An apple-shaped figure is an obese figure with obvious abdominal fat. Other parts of this figure are fine, except for the abdomen. The abdomen is the center of the human body. If there is fat, it is very easy to be seen. This will affect the personal image. We can do some actions to reduce the apple-shaped figure. So do you know what actions you can take to reduce your apple-shaped figure at home? Let’s go to full-body training together and take a look!

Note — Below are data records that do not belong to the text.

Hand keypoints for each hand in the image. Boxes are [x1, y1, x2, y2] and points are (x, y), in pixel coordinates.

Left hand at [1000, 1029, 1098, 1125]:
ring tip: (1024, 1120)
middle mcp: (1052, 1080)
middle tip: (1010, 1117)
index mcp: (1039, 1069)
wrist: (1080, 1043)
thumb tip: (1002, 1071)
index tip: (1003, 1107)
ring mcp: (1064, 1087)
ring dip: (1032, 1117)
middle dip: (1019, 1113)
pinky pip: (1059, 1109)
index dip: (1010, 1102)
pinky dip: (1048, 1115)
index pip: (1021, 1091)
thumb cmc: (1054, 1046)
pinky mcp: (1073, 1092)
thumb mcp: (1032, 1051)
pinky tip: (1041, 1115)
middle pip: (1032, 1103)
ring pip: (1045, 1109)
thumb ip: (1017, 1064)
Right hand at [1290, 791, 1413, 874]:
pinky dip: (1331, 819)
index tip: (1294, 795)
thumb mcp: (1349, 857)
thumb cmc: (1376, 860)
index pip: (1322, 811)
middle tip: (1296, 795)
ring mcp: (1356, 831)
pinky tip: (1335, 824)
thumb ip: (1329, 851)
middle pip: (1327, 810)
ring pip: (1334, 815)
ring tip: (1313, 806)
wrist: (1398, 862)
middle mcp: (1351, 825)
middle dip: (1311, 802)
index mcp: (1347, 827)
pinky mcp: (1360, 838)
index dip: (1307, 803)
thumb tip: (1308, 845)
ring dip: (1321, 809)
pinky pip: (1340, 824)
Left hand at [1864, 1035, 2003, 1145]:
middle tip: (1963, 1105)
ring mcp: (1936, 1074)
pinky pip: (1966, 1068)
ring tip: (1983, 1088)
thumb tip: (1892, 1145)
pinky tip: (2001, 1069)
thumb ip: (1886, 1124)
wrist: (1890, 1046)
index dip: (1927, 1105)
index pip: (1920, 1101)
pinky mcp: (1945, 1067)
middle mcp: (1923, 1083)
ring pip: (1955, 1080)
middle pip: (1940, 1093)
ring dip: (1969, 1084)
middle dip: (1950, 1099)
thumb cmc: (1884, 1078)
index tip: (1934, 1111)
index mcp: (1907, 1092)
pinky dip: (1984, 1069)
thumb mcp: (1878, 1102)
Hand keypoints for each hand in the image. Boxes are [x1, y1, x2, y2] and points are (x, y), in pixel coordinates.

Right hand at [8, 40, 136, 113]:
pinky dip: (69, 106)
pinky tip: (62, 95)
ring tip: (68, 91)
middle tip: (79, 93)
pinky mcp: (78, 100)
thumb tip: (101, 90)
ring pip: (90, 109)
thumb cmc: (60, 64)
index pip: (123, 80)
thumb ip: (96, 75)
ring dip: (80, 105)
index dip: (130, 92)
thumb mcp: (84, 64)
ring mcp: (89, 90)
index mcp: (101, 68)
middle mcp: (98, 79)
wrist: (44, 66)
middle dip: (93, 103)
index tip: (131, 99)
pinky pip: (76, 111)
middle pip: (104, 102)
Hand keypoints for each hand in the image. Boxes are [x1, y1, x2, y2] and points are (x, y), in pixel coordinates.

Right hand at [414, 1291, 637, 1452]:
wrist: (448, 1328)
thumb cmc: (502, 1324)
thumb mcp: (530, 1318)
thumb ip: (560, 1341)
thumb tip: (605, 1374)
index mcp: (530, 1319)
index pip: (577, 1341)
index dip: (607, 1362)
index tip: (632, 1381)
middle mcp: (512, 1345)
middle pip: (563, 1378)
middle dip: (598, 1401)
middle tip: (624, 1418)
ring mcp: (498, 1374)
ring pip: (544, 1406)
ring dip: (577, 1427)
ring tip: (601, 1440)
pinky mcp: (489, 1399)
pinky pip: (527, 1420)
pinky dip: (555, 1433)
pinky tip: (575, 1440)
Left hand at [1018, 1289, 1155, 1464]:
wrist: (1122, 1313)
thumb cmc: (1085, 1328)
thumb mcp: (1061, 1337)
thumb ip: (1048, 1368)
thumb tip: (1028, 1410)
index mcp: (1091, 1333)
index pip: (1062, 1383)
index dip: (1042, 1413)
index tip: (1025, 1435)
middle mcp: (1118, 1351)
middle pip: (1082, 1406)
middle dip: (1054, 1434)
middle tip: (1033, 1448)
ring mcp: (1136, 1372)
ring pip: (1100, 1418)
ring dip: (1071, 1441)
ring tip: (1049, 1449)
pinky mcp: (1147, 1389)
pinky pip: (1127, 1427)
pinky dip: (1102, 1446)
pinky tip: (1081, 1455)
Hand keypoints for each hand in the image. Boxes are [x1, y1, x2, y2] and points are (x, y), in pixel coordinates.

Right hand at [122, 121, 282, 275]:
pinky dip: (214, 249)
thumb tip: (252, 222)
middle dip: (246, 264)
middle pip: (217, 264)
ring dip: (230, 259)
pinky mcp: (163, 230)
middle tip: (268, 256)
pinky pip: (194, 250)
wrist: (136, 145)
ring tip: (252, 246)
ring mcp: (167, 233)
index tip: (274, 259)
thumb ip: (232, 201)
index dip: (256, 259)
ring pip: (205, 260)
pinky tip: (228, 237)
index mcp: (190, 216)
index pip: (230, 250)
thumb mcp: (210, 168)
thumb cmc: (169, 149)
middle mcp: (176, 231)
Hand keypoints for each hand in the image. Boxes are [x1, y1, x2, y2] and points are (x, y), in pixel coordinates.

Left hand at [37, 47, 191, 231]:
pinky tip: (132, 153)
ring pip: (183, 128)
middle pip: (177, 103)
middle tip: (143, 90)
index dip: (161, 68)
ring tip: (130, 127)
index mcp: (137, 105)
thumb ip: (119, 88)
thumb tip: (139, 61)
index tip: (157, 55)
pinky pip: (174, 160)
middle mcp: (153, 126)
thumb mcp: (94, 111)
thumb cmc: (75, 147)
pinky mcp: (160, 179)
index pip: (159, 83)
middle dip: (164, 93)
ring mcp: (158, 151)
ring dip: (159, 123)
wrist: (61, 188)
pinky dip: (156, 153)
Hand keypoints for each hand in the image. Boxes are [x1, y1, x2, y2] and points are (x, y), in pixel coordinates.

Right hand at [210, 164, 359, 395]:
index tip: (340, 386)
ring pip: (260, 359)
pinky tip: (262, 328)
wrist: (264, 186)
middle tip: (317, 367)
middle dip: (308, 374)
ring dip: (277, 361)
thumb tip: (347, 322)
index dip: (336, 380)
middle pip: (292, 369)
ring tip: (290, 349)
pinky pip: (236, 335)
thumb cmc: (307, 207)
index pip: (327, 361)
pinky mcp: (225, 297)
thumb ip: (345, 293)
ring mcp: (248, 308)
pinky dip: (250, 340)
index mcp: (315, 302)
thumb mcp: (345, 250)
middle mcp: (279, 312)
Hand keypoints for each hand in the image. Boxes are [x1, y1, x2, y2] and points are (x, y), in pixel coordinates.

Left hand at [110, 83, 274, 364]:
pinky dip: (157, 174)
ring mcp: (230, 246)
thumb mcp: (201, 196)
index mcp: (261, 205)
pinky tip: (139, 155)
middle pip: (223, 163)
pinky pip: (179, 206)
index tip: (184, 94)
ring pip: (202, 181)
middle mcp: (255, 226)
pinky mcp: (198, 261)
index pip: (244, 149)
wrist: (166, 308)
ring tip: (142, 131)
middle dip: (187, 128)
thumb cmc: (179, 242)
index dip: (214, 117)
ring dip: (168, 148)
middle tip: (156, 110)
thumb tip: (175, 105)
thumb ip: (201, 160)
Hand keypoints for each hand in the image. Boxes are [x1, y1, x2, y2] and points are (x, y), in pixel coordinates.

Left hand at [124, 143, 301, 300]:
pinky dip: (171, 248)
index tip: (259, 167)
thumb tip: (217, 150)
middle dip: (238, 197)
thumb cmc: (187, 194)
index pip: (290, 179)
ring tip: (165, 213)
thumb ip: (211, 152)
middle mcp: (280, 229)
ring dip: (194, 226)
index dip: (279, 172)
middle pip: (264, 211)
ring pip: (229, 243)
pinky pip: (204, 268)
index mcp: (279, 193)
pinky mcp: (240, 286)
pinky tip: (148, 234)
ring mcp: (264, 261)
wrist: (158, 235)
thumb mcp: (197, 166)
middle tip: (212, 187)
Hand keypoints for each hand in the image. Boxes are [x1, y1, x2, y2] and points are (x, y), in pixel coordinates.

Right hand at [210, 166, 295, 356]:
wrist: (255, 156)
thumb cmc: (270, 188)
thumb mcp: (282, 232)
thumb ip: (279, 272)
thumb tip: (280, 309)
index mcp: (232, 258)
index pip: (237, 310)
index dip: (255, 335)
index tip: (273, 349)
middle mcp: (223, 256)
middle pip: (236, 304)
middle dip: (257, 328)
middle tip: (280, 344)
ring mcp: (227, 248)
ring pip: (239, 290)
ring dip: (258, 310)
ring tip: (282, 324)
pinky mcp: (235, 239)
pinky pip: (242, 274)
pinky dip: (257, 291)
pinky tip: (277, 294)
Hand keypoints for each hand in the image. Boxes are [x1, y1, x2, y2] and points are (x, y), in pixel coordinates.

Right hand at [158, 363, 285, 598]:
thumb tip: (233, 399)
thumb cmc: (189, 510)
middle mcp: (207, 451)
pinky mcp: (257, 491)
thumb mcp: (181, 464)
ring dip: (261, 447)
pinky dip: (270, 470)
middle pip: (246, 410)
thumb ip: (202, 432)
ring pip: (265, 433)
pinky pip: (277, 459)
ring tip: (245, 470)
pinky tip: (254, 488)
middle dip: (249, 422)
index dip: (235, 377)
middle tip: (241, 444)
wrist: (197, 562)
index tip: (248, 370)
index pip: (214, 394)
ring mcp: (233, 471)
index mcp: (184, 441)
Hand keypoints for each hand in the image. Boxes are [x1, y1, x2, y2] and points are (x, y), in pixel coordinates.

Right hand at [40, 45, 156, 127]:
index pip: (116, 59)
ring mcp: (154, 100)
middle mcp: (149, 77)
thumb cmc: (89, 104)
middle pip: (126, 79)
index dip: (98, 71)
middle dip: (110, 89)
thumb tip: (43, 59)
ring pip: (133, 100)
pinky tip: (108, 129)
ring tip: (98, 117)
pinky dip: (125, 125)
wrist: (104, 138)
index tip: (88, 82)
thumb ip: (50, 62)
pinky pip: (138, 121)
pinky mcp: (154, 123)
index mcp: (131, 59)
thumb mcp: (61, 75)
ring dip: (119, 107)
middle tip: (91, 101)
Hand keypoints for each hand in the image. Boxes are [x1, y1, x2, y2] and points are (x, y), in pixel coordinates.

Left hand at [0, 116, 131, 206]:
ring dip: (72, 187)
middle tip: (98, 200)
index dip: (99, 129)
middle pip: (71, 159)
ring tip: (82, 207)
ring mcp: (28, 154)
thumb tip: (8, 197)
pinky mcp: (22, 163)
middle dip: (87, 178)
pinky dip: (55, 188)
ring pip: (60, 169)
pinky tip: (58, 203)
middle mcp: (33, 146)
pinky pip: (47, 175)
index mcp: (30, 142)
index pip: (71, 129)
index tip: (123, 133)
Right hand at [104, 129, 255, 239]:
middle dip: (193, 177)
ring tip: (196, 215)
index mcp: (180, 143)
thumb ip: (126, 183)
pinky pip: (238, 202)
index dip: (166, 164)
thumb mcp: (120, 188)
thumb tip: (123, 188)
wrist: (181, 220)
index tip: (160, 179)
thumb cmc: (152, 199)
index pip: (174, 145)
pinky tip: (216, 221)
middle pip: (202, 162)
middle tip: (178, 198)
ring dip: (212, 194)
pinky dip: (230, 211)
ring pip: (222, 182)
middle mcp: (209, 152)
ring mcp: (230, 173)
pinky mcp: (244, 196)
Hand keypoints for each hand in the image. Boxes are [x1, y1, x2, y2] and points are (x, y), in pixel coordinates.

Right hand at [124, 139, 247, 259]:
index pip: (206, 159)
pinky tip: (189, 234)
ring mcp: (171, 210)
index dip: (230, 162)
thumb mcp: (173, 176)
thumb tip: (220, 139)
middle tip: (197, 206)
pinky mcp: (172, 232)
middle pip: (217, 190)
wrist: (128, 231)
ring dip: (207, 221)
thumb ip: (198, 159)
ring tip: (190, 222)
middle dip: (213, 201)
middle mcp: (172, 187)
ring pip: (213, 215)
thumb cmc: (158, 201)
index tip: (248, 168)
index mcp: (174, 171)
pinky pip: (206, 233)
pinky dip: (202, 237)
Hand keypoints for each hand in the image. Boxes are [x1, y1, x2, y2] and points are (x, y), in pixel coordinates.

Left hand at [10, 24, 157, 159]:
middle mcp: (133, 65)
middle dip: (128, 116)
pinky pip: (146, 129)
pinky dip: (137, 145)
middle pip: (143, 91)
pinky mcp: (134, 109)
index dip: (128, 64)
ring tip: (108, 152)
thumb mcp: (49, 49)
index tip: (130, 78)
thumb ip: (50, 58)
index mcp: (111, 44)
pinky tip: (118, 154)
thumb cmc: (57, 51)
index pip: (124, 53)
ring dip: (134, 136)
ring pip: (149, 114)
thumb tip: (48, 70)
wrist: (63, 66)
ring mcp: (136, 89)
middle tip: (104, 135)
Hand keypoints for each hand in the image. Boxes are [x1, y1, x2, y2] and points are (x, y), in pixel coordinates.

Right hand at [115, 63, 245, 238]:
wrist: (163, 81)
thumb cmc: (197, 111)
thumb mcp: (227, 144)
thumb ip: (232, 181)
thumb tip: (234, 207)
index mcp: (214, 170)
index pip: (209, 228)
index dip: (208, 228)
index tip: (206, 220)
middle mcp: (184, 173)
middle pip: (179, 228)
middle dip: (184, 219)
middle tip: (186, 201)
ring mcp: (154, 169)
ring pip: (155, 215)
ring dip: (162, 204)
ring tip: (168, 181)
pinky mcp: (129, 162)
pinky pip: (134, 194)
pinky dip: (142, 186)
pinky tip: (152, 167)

Weight-bearing birds and Dog
Hold a dumbbell in your right hand, with your hands and knees on the ground; stretch your right arm forward, in line with your shoulder, with your palm facing inward (one end of the dumbbell touches the ground); stretch your left leg backward, in line with your hip One line (toes slightly touch the ground); contract the abdomen, lift the right arm and left leg to the same height as the body, hold for 1 count, then recover and repeat; after completing the prescribed number of times, switch to the other side and repeat; each group is 10 Second-rate.
Back lunge chop
Stand with your feet together, holding one end of a dumbbell in each hand; take a step back with your right leg, and lower your body into a backward position. Lunge, place the dumbbell on the outside of the left hip; retract the right foot, lift the dumbbell from the outside of the left hip to the right side of the body, and twist the body to the right side of the body; return to the initial position and repeat; complete the prescribed number of times, repeat on the other side; 20 reps per set.
Downward pose Stretch
Hold a dumbbell in your left hand, lie face down on the ground, arms and legs straight; open your legs hip-width apart, point your toes on the ground, palms down; stretch your spine, left arm Bend, pull the left elbow to the side of the body, lift the chest off the ground, and shrug the shoulder blades back (press the right palm on the ground as a support); complete the prescribed number of times and repeat on the other side; 12 times per group.
Push-up mountaineering
Prepare in a straight-arm plank support position, raise your palms slightly wider than shoulder width, and bring your feet together; slowly lower your body, perform push-ups, and pause for a count; exert force Stand up, straighten your arms, and perform 8 mountain climbing steps (raise your knees to your chest as fast as possible, alternating 8 times). This is one action; 10 times in each group.
Split Squat Windmill
Start: Separate your legs a certain distance from front to back, with your left foot in front, hold the dumbbell in your left arm, fully extend and lift it Head above the head, palms facing inward; contract the abdomen, bend the knees, squat down into a split squat, twist the body to the left side of the body, and touch the fingertips to the ground; keep the left hand straight and upward, looking at the left hand; exert force on the left side of the body , return to the initial position, and repeat; complete the prescribed number of times, repeat on the other side.
Kneel down with weights
Hold a dumbbell in each hand, stand with your feet hip-separated, stretch your arms overhead, and place your palms forward; Step your right leg back, bend your knees, and touch your right knee to the ground. Continue to lower your left knee until your left knee also touches the ground, assuming a kneeling position. Then take a step forward with your left foot, bend your left knee 90°, stand up, and return to your standing position (your arms always Straighten and raise above your head), this is one action; complete the prescribed number of times and repeat on the other side; each set is 5 times.